WORK ITEM A:
Using the passage below on single-member companies, decide whether each statement agrees with it: (i) creditors of a sole proprietorship can claim the owner's personal assets; (ii) a single-member company may only be formed for trade or industry; (iii) assigning the economic benefits of an LLC membership interest also transfers title to that interest. For each statement, answer yes or no and quote the deciding words.
WORK ITEM B:
Translate this sentence from the passage below on single-member companies into Spanish: "A major reason for the design of a limited liability company was to reduce the personal risk of running a business."
WORK ITEM C:
Continue the passage below that compares single-member companies with sole proprietorships, beginning after its last sentence.

SELECTED EXCERPT:
No loss of power to a board of directors (although an operating agreement may provide for centralization of management power in a board or similar body).
Membership interests of LLCs can be assigned, and the economic benefits of those interests can be separated and assigned, providing the assignee with the economic benefits of distributions of profits/losses (like a partnership), without transferring the title to the membership interest.
There is no chance of disputes which are common in private companies, as a member would not be having any associate in the company.
Disputes among the heirs will not have any negative impact on the business or legacy of the company.
There are no restrictions on the business of a single-member company. All the individuals having their own business in the form of trade, industry, agriculture, advisory role or any other provisions can form a company and can benefit from the new concept.
Do you prefer Single Member Company over Private Limited Company?
Single Member Company Vs. Sole Proprietorship
Before you start a new business, you must decide the tax entity of your company. While a sole proprietorship is the simplest and least expensive way to start a business, you may be better off filing to be a sole LLC. The LLC provides the advantages of limited personal liability, transferability of ownership and better access to capital over a sole proprietorship.
A major reason for the design of a limited liability company was to reduce the personal risk of running a business. When you run your business as a sole proprietorship, you are personally liable for your business losses. Creditors are able to make claims against the personal assets of the owner of a sole proprietorship. The business losses of a sole LLC are limited to the assets of the business. Creditors cannot make claims against the personal assets of the owner of the LLC. If the LLC is sued, goes bankrupt, or cannot pay its debts, the members' personal funds are not at risk.

ENTRIES SUPPLIED:
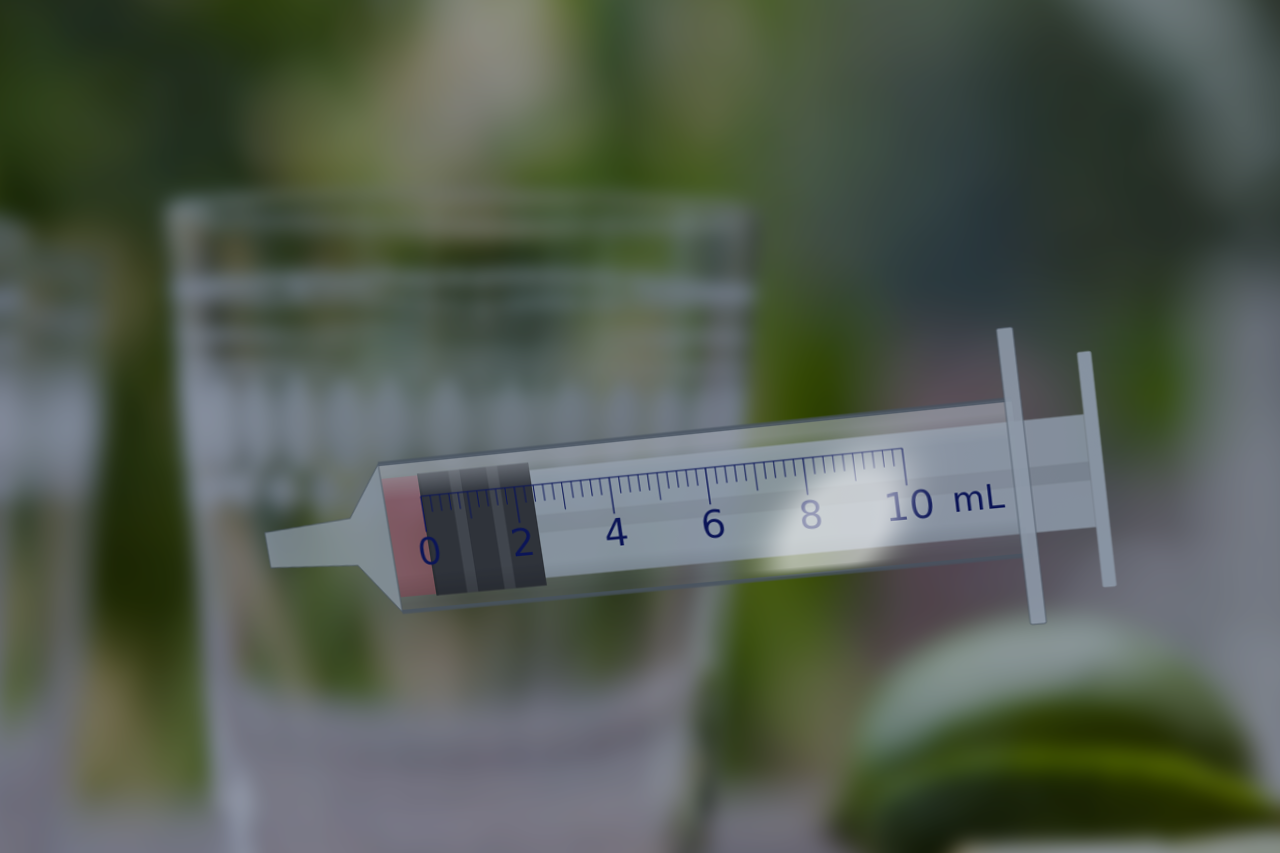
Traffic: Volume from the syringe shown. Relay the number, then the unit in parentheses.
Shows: 0 (mL)
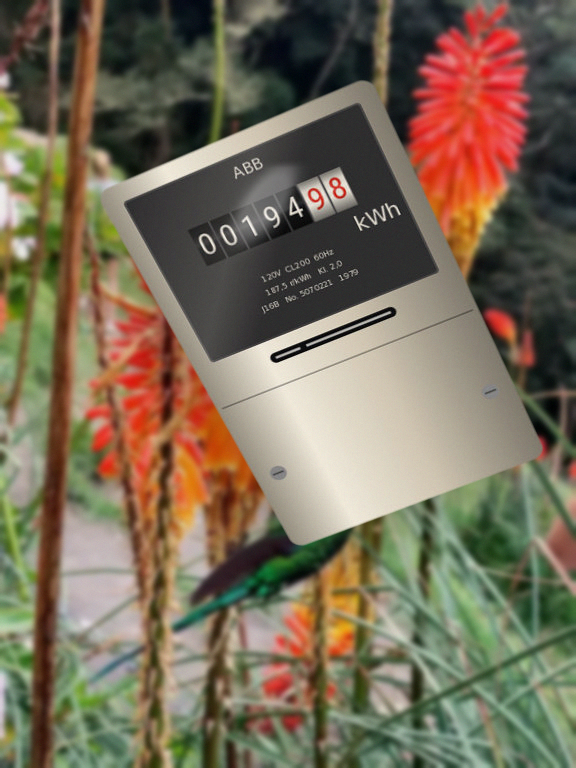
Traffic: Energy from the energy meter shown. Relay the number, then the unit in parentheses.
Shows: 194.98 (kWh)
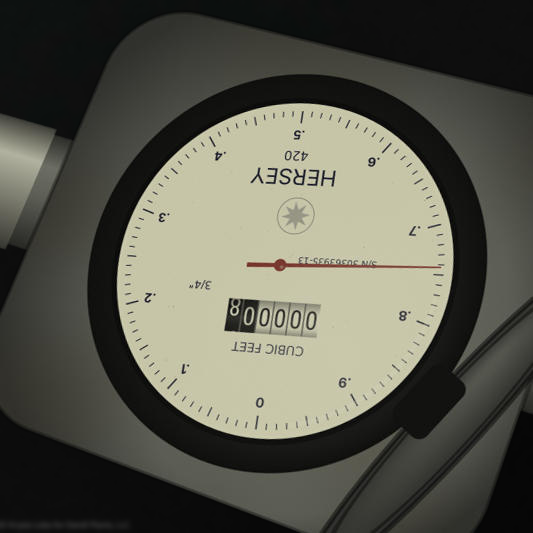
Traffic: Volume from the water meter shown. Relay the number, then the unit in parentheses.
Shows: 7.74 (ft³)
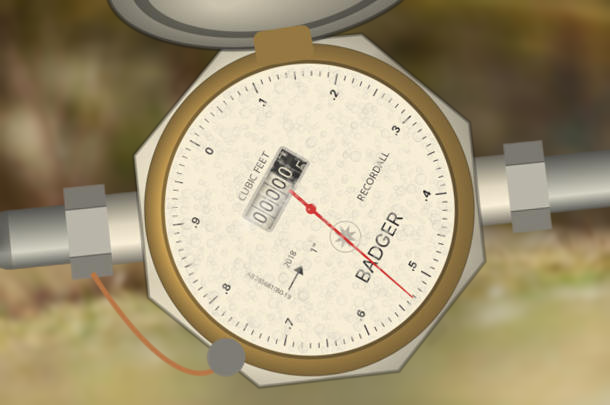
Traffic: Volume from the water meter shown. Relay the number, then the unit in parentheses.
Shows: 4.53 (ft³)
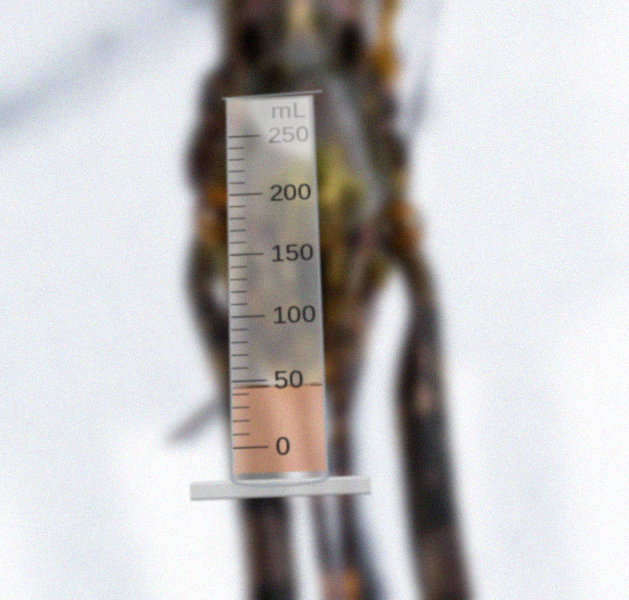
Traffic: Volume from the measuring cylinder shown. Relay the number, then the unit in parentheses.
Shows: 45 (mL)
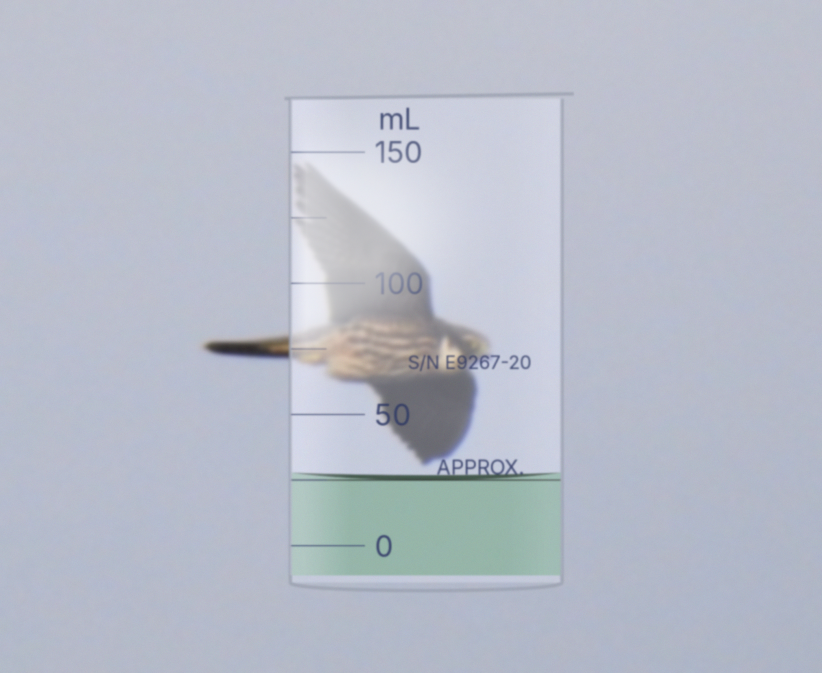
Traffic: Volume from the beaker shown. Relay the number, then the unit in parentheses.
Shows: 25 (mL)
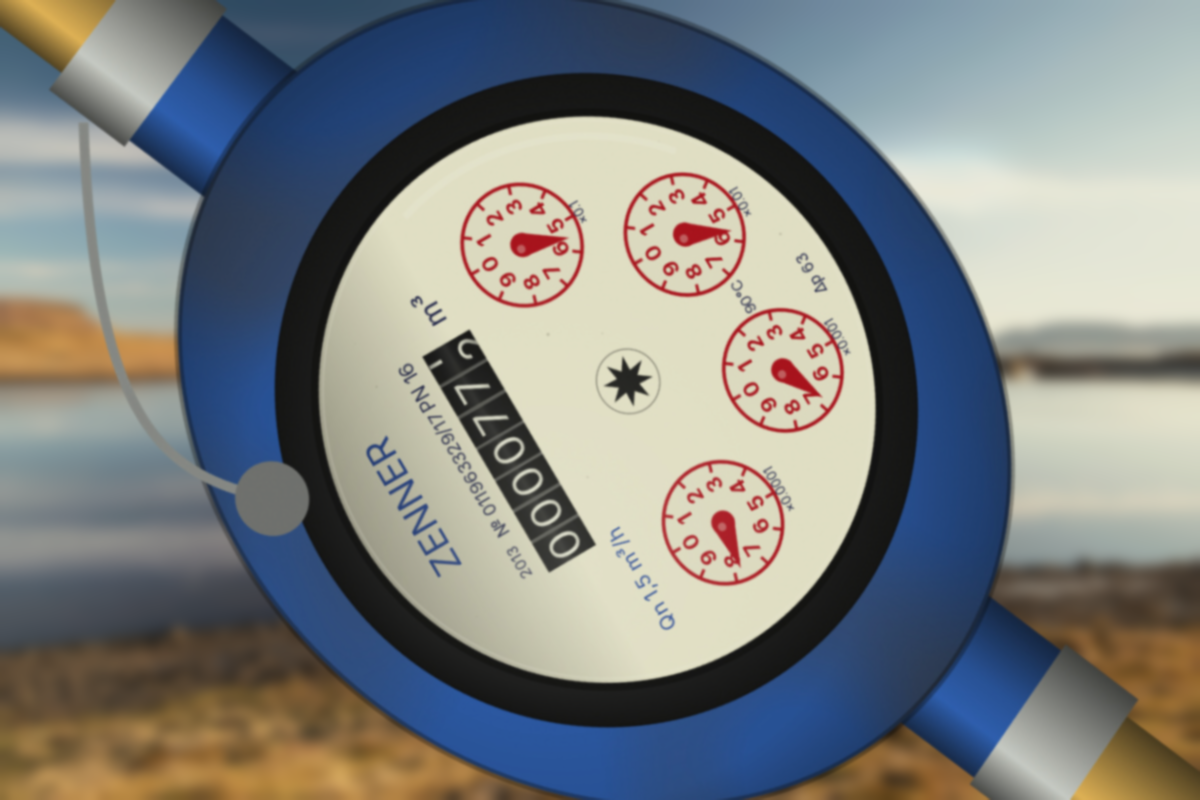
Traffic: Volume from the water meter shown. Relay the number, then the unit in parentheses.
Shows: 771.5567 (m³)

ANSWER BOX A:
(i) Yes: "Creditors are able to make claims against the personal assets of the owner of a sole proprietorship."
(ii) No: "There are no restrictions on the business of a single-member company."
(iii) No: "without transferring the title to the membership interest."

ANSWER BOX B:
Una de las principales razones del diseño de una sociedad de responsabilidad limitada fue reducir el riesgo personal de dirigir un negocio.

ANSWER BOX C:
Despite being treated as separate with regard to liability, a single-member LLC's profits or losses can still be reported on individual income tax filing. This is similar to a sole proprietorship, and it makes tax reporting much simpler. Along with easing reporting requirements, may also save on tax preparation costs.
Like a sole proprietor, the member of a single-member LLC has complete control over how the business is operated. The member may make all business decisions independently and receive the full share of distributed profits. A single-member LLC does not have to deal with shareholders or a board of directors as a corporation would be required to do.
One downside of an LLC over a sole proprietorship is increased paperwork and maintenance
Compared to the simple business set-up of a sole proprietorship for an individual, an LLC has more formal legal requirements. There is filing of an LLC application, which includes payment of legal and registration fees. The requirements of separate financial accounts and accounting records also make add to the greater burden of operating LLC.
Transferability of Ownership
A sole proprietorship is created and owned by one person. When he dies, retires or becomes disabled, the sole proprietorship will terminate. If someone wants to continue the business, he/she will refile as a new sole proprietorship. A sole LLC allows for the transfer of ownership of the company. When the original owner leaves the business, he is able to immediately transfer ownership to another person and the business will continue to run.
A sole proprietorship can only be owned by one person. This can create issues in raising capital as a sole proprietorship is not able to sell shares of the company to new investors. The sole LLC, as a corporation, is able to issue new shares of stock. The business can sell shares to new owners in order to raise funds to grow the business. The sole proprietorship is limited to loans from the bank and to funds contributed by the one owner.